WHAT YOU HAVE TO DO: Any picture in the data below should be skipped, while every line is repeated exactly.

GIVEN INFORMATION:
--------------------------------------------------
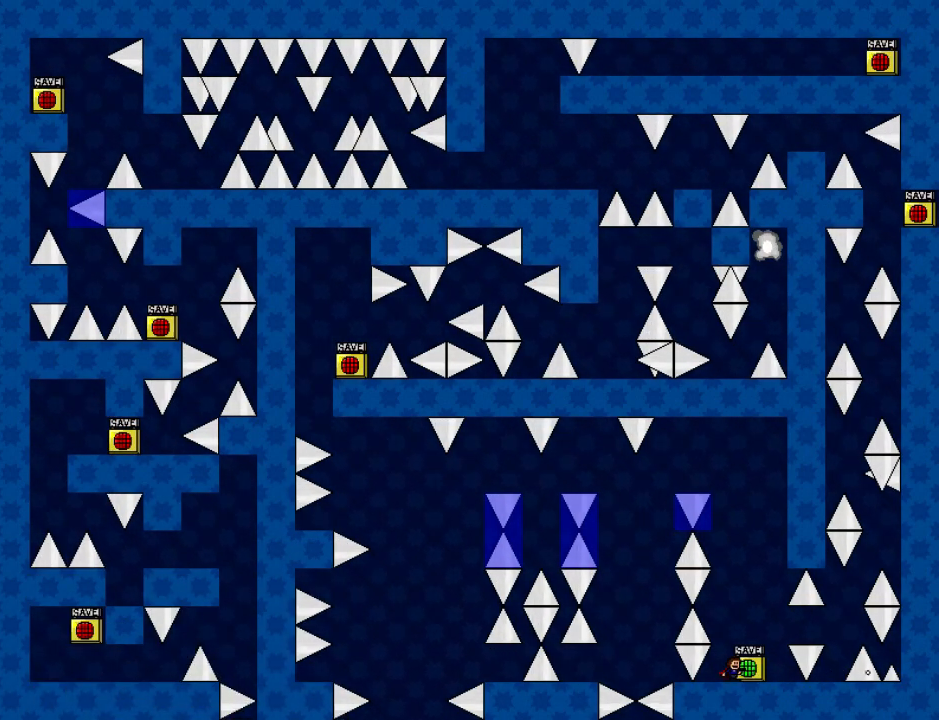
{"keys": ["left", "shift_l"], "events": [[60, "shift_l", "down"], [360, "shift_l", "up"], [400, "shift_l", "down"], [420, "down", "up"], [480, "left", "down"]]}
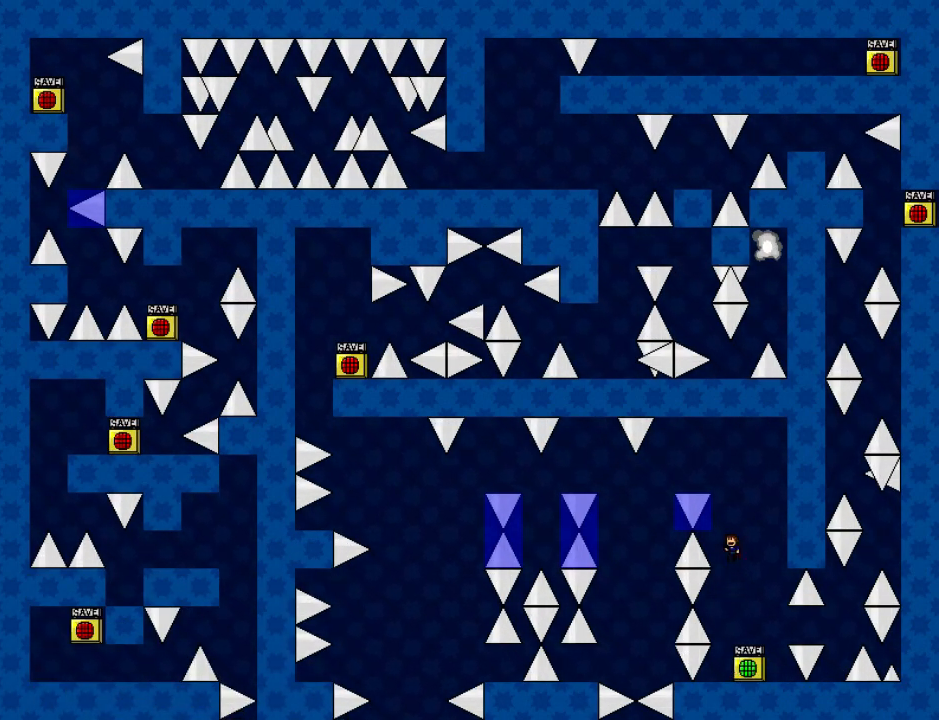
{"keys": ["left", "shift_l"], "events": [[80, "shift_l", "up"], [100, "left", "up"], [100, "right", "down"], [140, "shift_l", "down"], [180, "right", "up"], [240, "left", "down"]]}
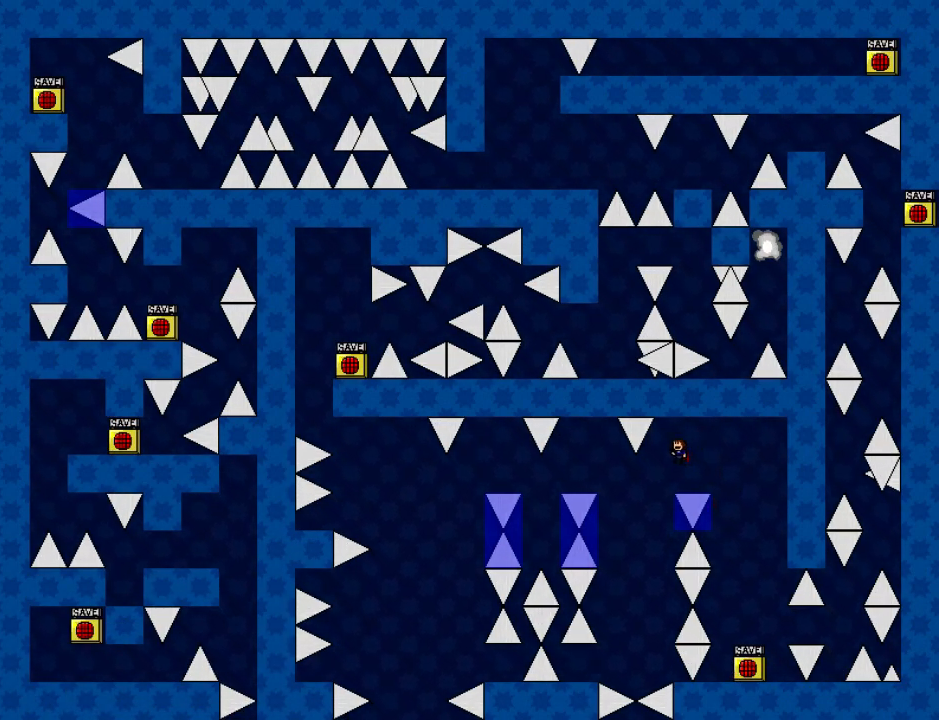
{"keys": ["left"], "events": [[120, "shift_l", "up"], [260, "left", "up"], [380, "left", "down"]]}
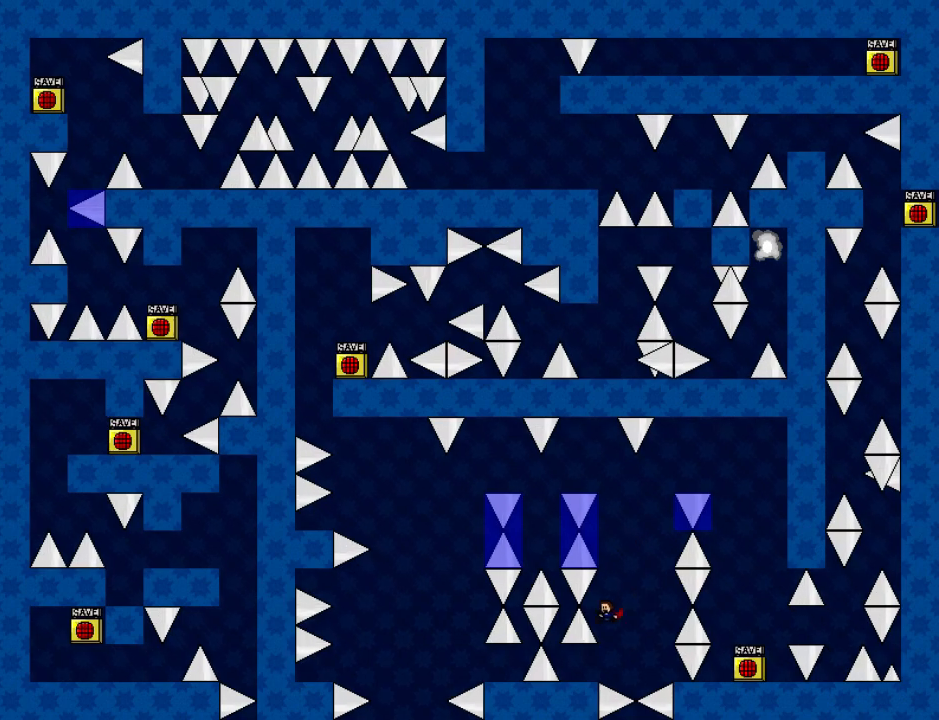
{"keys": ["shift_l"], "events": [[60, "left", "up"], [220, "r", "down"], [320, "r", "up"], [420, "shift_l", "down"]]}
--------------------------------------------------
YOUR SOLUTION:
{"keys": ["left", "shift_l"], "events": [[60, "shift_l", "down"], [360, "shift_l", "up"], [400, "shift_l", "down"], [420, "down", "up"], [480, "left", "down"]]}
{"keys": ["left", "shift_l"], "events": [[80, "shift_l", "up"], [100, "left", "up"], [100, "right", "down"], [140, "shift_l", "down"], [180, "right", "up"], [240, "left", "down"]]}
{"keys": ["left"], "events": [[120, "shift_l", "up"], [260, "left", "up"], [380, "left", "down"]]}
{"keys": ["shift_l"], "events": [[60, "left", "up"], [220, "r", "down"], [320, "r", "up"], [420, "shift_l", "down"]]}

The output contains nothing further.